ATTEINTES AU DROIT À LA PARTICIPATION POLITIQUE EN VUE DES ÉLECTIONS CONSULTATIVES DU CONSEIL DURANT 10 ANS

La monarchie constitutionnelle du Qatar est dirigée par l'émir, qui nomme le Premier ministre et le cabinet, et dont la famille détient le monopole du pouvoir politique. En tant que tel, le gouvernement ne permet pas la création de partis politiques. La mise en place d'un Parlement élu, le Conseil consultatif (Majlis Al Shura), est inscrit dans la Constitution. En principe, des élections devraient être organisées tous les quatre ans pour pourvoir à 30 des 45 sièges du Conseil, l'émir étant autorisé à nommer les 15 autres membres.

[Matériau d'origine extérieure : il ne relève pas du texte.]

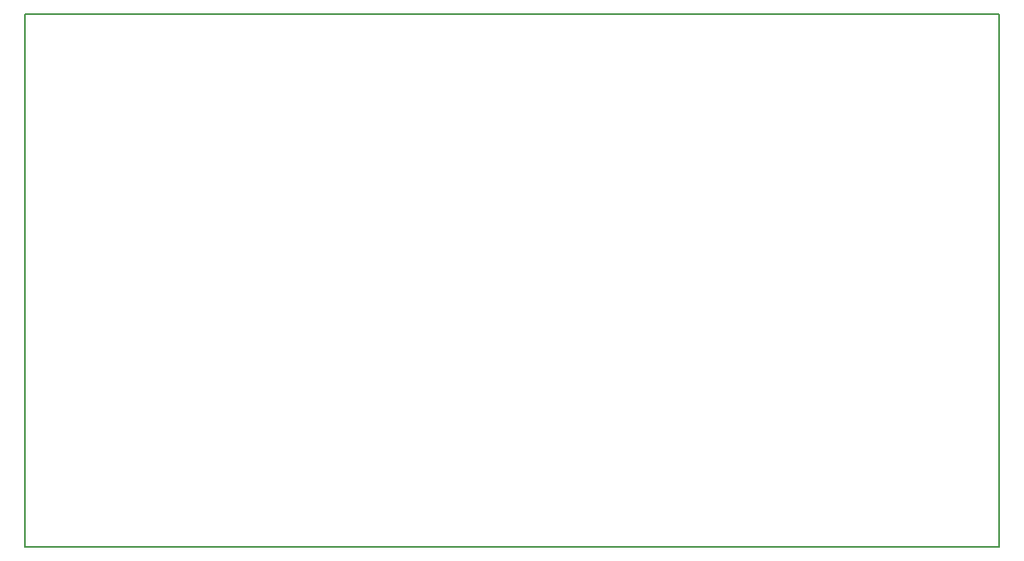
<source format=gbr>
G04 #@! TF.GenerationSoftware,KiCad,Pcbnew,5.0.2-bee76a0~70~ubuntu16.04.1*
G04 #@! TF.CreationDate,2022-01-23T08:06:22+01:00*
G04 #@! TF.ProjectId,SyncDongle,53796e63-446f-46e6-976c-652e6b696361,rev?*
G04 #@! TF.SameCoordinates,Original*
G04 #@! TF.FileFunction,Profile,NP*
%FSLAX46Y46*%
G04 Gerber Fmt 4.6, Leading zero omitted, Abs format (unit mm)*
G04 Created by KiCad (PCBNEW 5.0.2-bee76a0~70~ubuntu16.04.1) date sön 23 jan 2022 08:06:22*
%MOMM*%
%LPD*%
G01*
G04 APERTURE LIST*
%ADD10C,0.150000*%
G04 APERTURE END LIST*
D10*
X93726000Y-85344000D02*
X93726000Y-30988000D01*
X193040000Y-85344000D02*
X93726000Y-85344000D01*
X193040000Y-30988000D02*
X193040000Y-85344000D01*
X93726000Y-30988000D02*
X193040000Y-30988000D01*
M02*

</source>
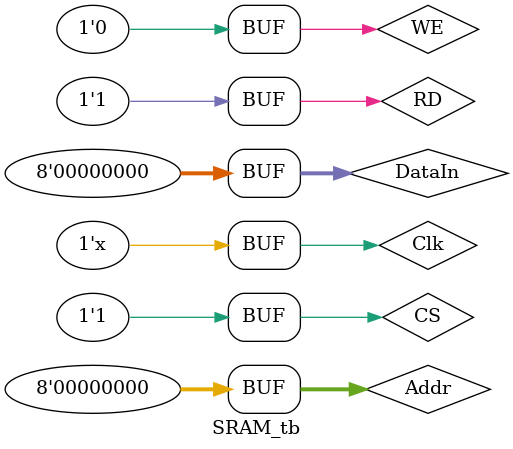
<source format=v>
`timescale 1ns / 1ps

module SRAM_tb();

parameter ADR   = 8;
parameter Data  = 8;
parameter Depth = 256;

reg [Data-1:0] DataIn;
wire [Data-1:0] DataOut;
reg [ADR-1:0] Addr;
reg CS; 
reg WE; 
reg RD; 
reg Clk;

SRAM SR(.DataIn(DataIn),.DataOut(DataOut), .Addr(Addr), .CS(CS), .WE(WE), . RD(RD), .Clk(Clk) );



initial  //CLK Generation
    Clk = 0;
    always #5 Clk = ~Clk;

initial
begin 
CS = 0;
WE = 0;
RD = 0;
DataIn = 8'h00;
Addr = 8'h00;
end

initial begin 
CS = 1; // Write Operation
WE = 1;
RD = 0;

DataIn = 8'h10;
Addr = 8'h10; #10;
DataIn = 8'h20;
Addr = 8'h20; #10;
DataIn = 8'h30;
Addr = 8'h30; #10;
DataIn = 8'h40;
Addr = 8'h40;#10;
DataIn=0;
Addr = 0;

WE = 0;
CS = 0;#50;

CS = 1; //Read Operation
RD = 1;
WE = 0;

Addr = 8'h10; #10;
Addr = 8'h20; #10;
Addr = 8'h30; #10;
Addr = 8'h40;#10;
Addr = 0;

end

endmodule

</source>
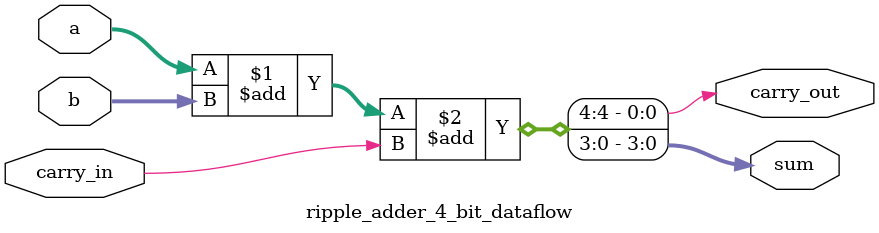
<source format=v>
module ripple_adder_4_bit_dataflow (
    input [3:0] a,
    input [3:0] b,
    input carry_in,
    output [3:0] sum,
    output carry_out
    );

    assign {carry_out, sum} = a + b + carry_in;

endmodule
</source>
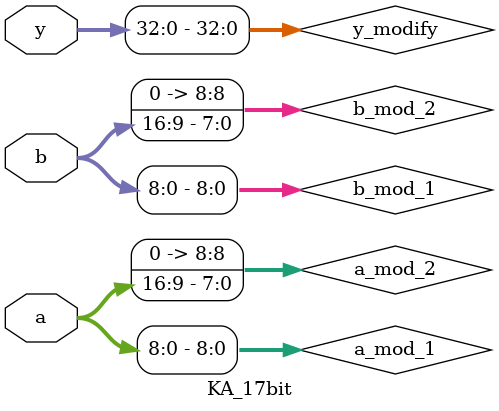
<source format=v>
`timescale 1ns / 1ps

module KA_17bit(
    a,
    b,
    y
    );

input [16:0] a;
input [16:0] b;

input [32:0] y;


wire [8:0] a_mod_1; //9
wire [8:0] b_mod_1; //9
wire [16:0] y_mod_1;  //17

wire [8:0] a_mod_2; //9
wire [8:0] b_mod_2; //9
wire [16:0] y_mod_2; //17

wire [8:0] a_mod_3; //9
wire [8:0] b_mod_3; //9
wire [16:0] y_mod_3; //17

wire [16:0] B1_out1, B1_out2, B1_out3;

wire [34:0] y_modify;


KA_9bit bit_mod_1 (.y(y_mod_1), .a(a_mod_1), .b(b_mod_1));
KA_9bit bit_mod_2 (.y(y_mod_2), .a(a_mod_2), .b(b_mod_2));
KA_9bit bit_mod_3 (.y(y_mod_3), .a(a_mod_3), .b(b_mod_3));

assign a_mod_1 = a[8:0], b_mod_1 = b[8:0];

assign a_mod_2 = {1'b0,a[16:9]}, b_mod_2 = {1'b0,b[16:9]};

assign a_mod_3 = a[8:0]^{1'b0,a[16:9]}, b_mod_3 = b[8:0]^{1'b0,b[16:9]};



assign B1_out1 = y_mod_1;

assign B1_out2 = y_mod_1 ^ y_mod_2 ^ y_mod_3 ;

assign B1_out3 = y_mod_2;


overlap_module_17bit ov_mod (
        .B2_in1(B1_out1),
        .B2_in2(B1_out2),
        .B2_in3(B1_out3),
        .B2_out(y_modify)
        );

assign y = y_modify[32:0];

endmodule
</source>
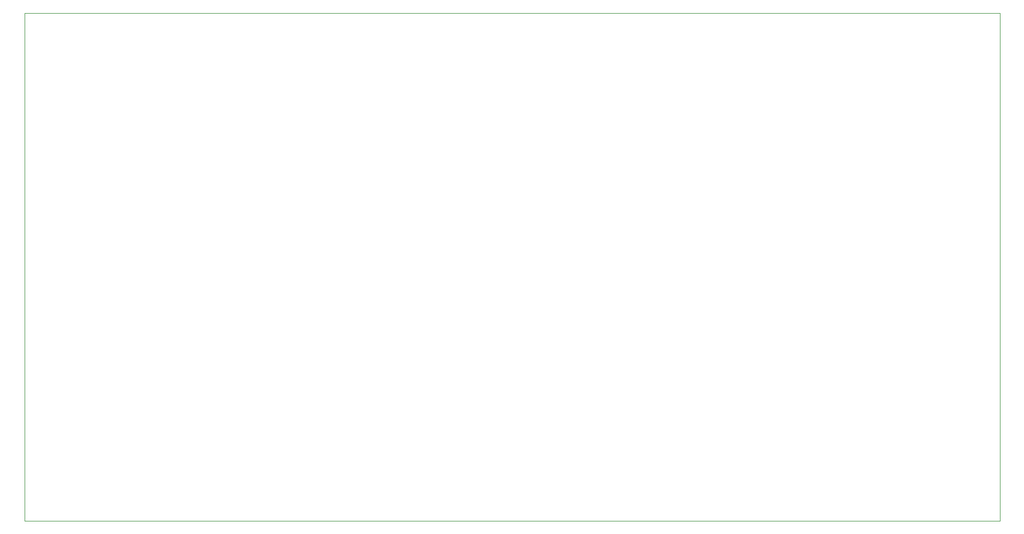
<source format=gbr>
%TF.GenerationSoftware,KiCad,Pcbnew,8.0.6*%
%TF.CreationDate,2024-12-27T13:10:45+11:00*%
%TF.ProjectId,drone_remote,64726f6e-655f-4726-956d-6f74652e6b69,rev?*%
%TF.SameCoordinates,Original*%
%TF.FileFunction,Profile,NP*%
%FSLAX46Y46*%
G04 Gerber Fmt 4.6, Leading zero omitted, Abs format (unit mm)*
G04 Created by KiCad (PCBNEW 8.0.6) date 2024-12-27 13:10:45*
%MOMM*%
%LPD*%
G01*
G04 APERTURE LIST*
%TA.AperFunction,Profile*%
%ADD10C,0.050000*%
%TD*%
G04 APERTURE END LIST*
D10*
X110900000Y-73300000D02*
X261850000Y-73300000D01*
X261850000Y-152100000D01*
X110900000Y-152100000D01*
X110900000Y-73300000D01*
M02*

</source>
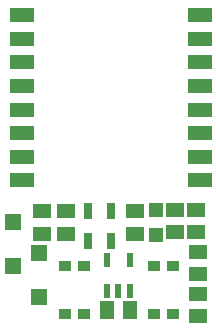
<source format=gbr>
G04 EAGLE Gerber RS-274X export*
G75*
%MOMM*%
%FSLAX34Y34*%
%LPD*%
%INSolderpaste Top*%
%IPPOS*%
%AMOC8*
5,1,8,0,0,1.08239X$1,22.5*%
G01*
%ADD10R,1.500000X1.300000*%
%ADD11R,0.550000X1.200000*%
%ADD12R,1.300000X1.500000*%
%ADD13R,2.000000X1.200000*%
%ADD14R,0.800000X1.350000*%
%ADD15R,1.400000X1.400000*%
%ADD16R,1.000000X0.900000*%
%ADD17R,1.200000X1.200000*%


D10*
X200660Y95860D03*
X200660Y76860D03*
D11*
X123850Y63199D03*
X133350Y63199D03*
X142850Y63199D03*
X142850Y89201D03*
X123850Y89201D03*
D12*
X123850Y46990D03*
X142850Y46990D03*
D13*
X52000Y296460D03*
X52000Y276460D03*
X52000Y256460D03*
X52000Y236460D03*
X52000Y216460D03*
X52000Y196460D03*
X52000Y176460D03*
X52000Y156460D03*
X202000Y156460D03*
X202000Y176460D03*
X202000Y196460D03*
X202000Y216460D03*
X202000Y236460D03*
X202000Y256460D03*
X202000Y276460D03*
X202000Y296460D03*
D10*
X68580Y130150D03*
X68580Y111150D03*
X88900Y130150D03*
X88900Y111150D03*
D14*
X107950Y130810D03*
X107950Y105410D03*
X127000Y130810D03*
X127000Y105410D03*
D10*
X199390Y131420D03*
X199390Y112420D03*
D15*
X44450Y84370D03*
X44450Y121370D03*
X66040Y57700D03*
X66040Y94700D03*
D10*
X200660Y41300D03*
X200660Y60300D03*
X181610Y131420D03*
X181610Y112420D03*
D16*
X88520Y84000D03*
X104520Y84000D03*
X104520Y43000D03*
X88520Y43000D03*
X163450Y84000D03*
X179450Y84000D03*
X179450Y43000D03*
X163450Y43000D03*
D17*
X165100Y131150D03*
X165100Y110150D03*
D10*
X147320Y130150D03*
X147320Y111150D03*
M02*

</source>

Pourtant, le 17 juin 2016, l'émir Cheikh Tamim bin Hamad Al Thani a promulgué un décret prorogeant le mandat du Conseil Consultatif de trois ans, reportant ainsi une fois de plus les élections législatives au 30 juin 2019. Initialement prévues pour 2006, ces élections ont été reportées à plusieurs reprises et accusent aujourd’hui dix années de retard. Bien que la Constitution du pays prévoie que le Conseil soit composé de 45 membres dont les deux tiers sont élus au suffrage universel et un tiers nommé par l'émir, depuis 2006, il est composé exclusivement de membres nommés par l'émir. En 1999, les premières élections sur une base non partisane du Conseil municipal central - un organe composé de 29 membres, chargé de conseiller le ministre des Affaires municipales - ont eu lieu. Le mandat du conseil municipal, qui n’a qu’un rôle consultatif, dure quatre ans et celui-ci ne dispose d’aucun pouvoir exécutif. Lors des dernières élections du Conseil, qui se sont tenues en mai 2015, deux des 29 sièges ont été remportés par des femmes, contre seulement un siège au Conseil précédent. Bien que la participation soit passée de 43% des électeurs inscrits en 2011 à 70% en 2015, le nombre réel d’électeurs enregistrés a chuté de 40% à un minimum de 21.735, pour un corps électoral d’environ 150.000 personnes. En pratique, à l'exception des militaires et des employés du ministère de l'Intérieur, tous les citoyens qataris de plus de 18 ans peuvent voter. Dans l'ensemble, les droits politiques accordés aux qataris se limitent à l'élection des organes consultatifs et le Conseil consultatif, sachant que les élections ont été suspendues pendant les 10 dernières années. Par conséquent, à ce jour, les citoyens qataris ne disposent d’aucune représentation politique réelle.